┌──

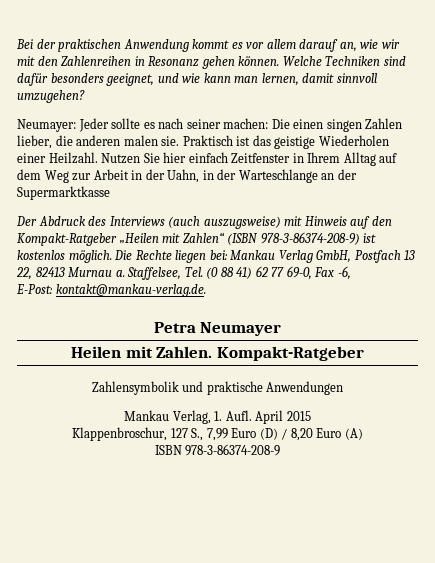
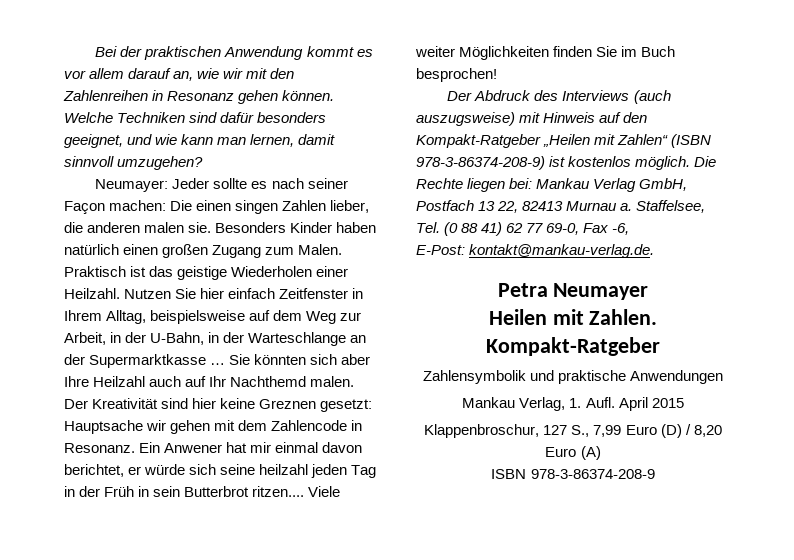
(221, 124) none -> [64,201,105,214] Façon
(180, 141) none -> [215,222,377,233] [64,244,343,258] Besonders Kinder haben natürlich einen großen Zugang zum Malen.
[343,152,376,166] Alltag -> [106,310,246,324] Alltag, beispielsweise
[93,169,200,183] Arbeit in der Uahn, -> [64,332,205,345] Arbeit, in der U-Bahn,
(110, 193) none -> [210,354,371,365] [64,376,355,387] [64,398,373,412] [64,420,363,434] [64,442,363,453] [64,464,377,478] [64,486,341,497] [415,46,676,60] [416,68,497,82] … Sie könnten sich aber Ihre Heilzahl auch auf Ihr Nachthemd malen. Der Kreativität sind hier keine Greznen gesetzt: Hauptsache wir gehen mit dem Zahlencode in Resonanz. Ein Anwener hat mir einmal davon berichtet, er würde sich seine heilzahl jeden Tag in der Früh in sein Butterbrot ritzen.... Viele weiter Möglichkeiten finden Sie im Buch besprochen!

└──

The expected output is the full material above, word for word, without pictures.

§ RESPONSE:
(221, 124) none -> [64,201,105,214] Façon
(180, 141) none -> [215,222,377,233] [64,244,343,258] Besonders Kinder haben natürlich einen großen Zugang zum Malen.
[343,152,376,166] Alltag -> [106,310,246,324] Alltag, beispielsweise
[93,169,200,183] Arbeit in der Uahn, -> [64,332,205,345] Arbeit, in der U-Bahn,
(110, 193) none -> [210,354,371,365] [64,376,355,387] [64,398,373,412] [64,420,363,434] [64,442,363,453] [64,464,377,478] [64,486,341,497] [415,46,676,60] [416,68,497,82] … Sie könnten sich aber Ihre Heilzahl auch auf Ihr Nachthemd malen. Der Kreativität sind hier keine Greznen gesetzt: Hauptsache wir gehen mit dem Zahlencode in Resonanz. Ein Anwener hat mir einmal davon berichtet, er würde sich seine heilzahl jeden Tag in der Früh in sein Butterbrot ritzen.... Viele weiter Möglichkeiten finden Sie im Buch besprochen!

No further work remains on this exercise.